- Country of origin: Ireland
- Region: County Cork
- Town: Durrus
- Source of milk: Cows
- Texture: Semi-Soft
- Aging time: Three to five weeks

= Durrus Farmhouse Cheese =

Brand of Irish cheese

Durrus is a washed rind cow's milk cheese from Ireland. It was developed by Jeffa Gill in 1979, and is made by traditional methods. Durrus is produced in the valley of Coomkeen, near the village of Durrus on the Sheep's Head Peninsula in County Cork Ireland, where local herds provide the raw milk needed to make it.

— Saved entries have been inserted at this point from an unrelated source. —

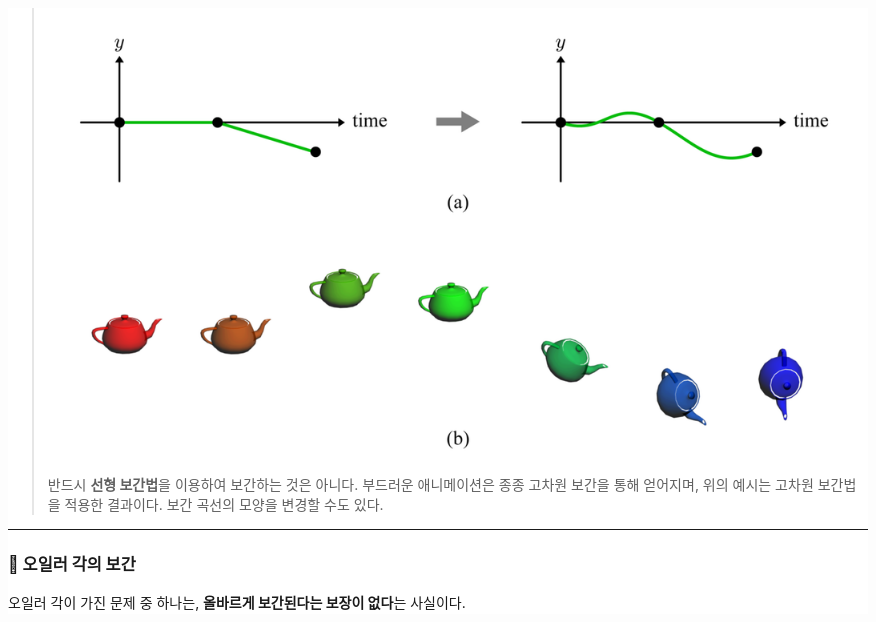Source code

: > ![Alt Text](/assets/images/posts_img/basics/computer-graphics/euler-transforms-and-quaternions/key5.png)   
반드시 **선형 보간법**을 이용하여 보간하는 것은 아니다. 부드러운 애니메이션은 종종 고차원 보간을 통해 얻어지며, 위의 예시는 고차원 보간법을 적용한 결과이다. 보간 곡선의 모양을 변경할 수도 있다.

***

### 🌱 오일러 각의 보간
오일러 각이 가진 문제 중 하나는, **올바르게 보간된다는 보장이 없다**는 사실이다.
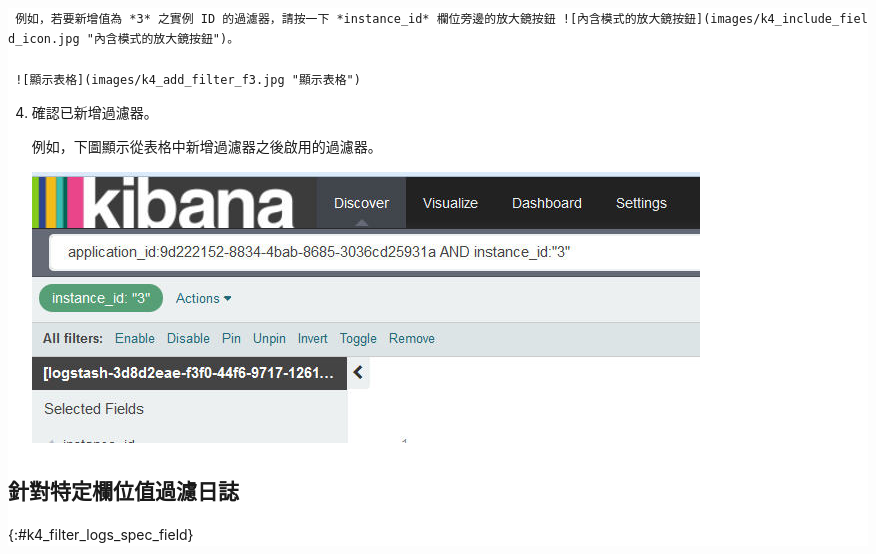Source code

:      例如，若要新增值為 *3* 之實例 ID 的過濾器，請按一下 *instance_id* 欄位旁邊的放大鏡按鈕 ![內含模式的放大鏡按鈕](images/k4_include_field_icon.jpg "內含模式的放大鏡按鈕")。
     
     ![顯示表格](images/k4_add_filter_f3.jpg "顯示表格")
     
4. 確認已新增過濾器。

    例如，下圖顯示從表格中新增過濾器之後啟用的過濾器。
    
    ![顯示過濾器](images/k4_add_filter_f4.jpg "顯示過濾器")
    
    


## 針對特定欄位值過濾日誌
{:#k4_filter_logs_spec_field}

Durrus is a round, semi-soft cheese. It has a pale interior with a pinkish, yellow-grey rind. It is aged for 3 to 5 weeks to allow the flavour to mature. It has a mild and creamy taste that becomes stronger and fruitier as it ages. The odour is mild to strong, depending on age. Durrus should be served at room temperature, and is best with fruit (such as a pear), on toast, and in fondue.

== Awards ==

Durrus has won many awards at competitions such as the IFEX International Cheese Awards, the World Cheese Awards, and the British Cheese Awards. Some other awards are:
- 2011 Gold star award at the Great Taste Awards.